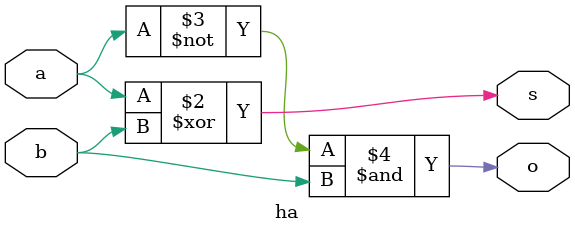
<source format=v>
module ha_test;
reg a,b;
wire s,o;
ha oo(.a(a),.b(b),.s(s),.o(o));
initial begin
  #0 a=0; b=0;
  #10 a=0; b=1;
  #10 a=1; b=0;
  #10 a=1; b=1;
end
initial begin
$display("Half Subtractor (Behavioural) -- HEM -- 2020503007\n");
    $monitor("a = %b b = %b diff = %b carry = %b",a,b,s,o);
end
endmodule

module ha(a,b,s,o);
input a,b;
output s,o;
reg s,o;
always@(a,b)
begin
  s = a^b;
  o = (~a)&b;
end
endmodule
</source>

#### Description of the task
Reproduce each line of the records above, exactly and without pictures.

#### Task answer
<source format=v>
module ha_test;
reg a,b;
wire s,o;
ha oo(.a(a),.b(b),.s(s),.o(o));
initial begin
  #0 a=0; b=0;
  #10 a=0; b=1;
  #10 a=1; b=0;
  #10 a=1; b=1;
end
initial begin
$display("Half Subtractor (Behavioural) -- HEM -- 2020503007\n");
    $monitor("a = %b b = %b diff = %b carry = %b",a,b,s,o);
end
endmodule

module ha(a,b,s,o);
input a,b;
output s,o;
reg s,o;
always@(a,b)
begin
  s = a^b;
  o = (~a)&b;
end
endmodule
</source>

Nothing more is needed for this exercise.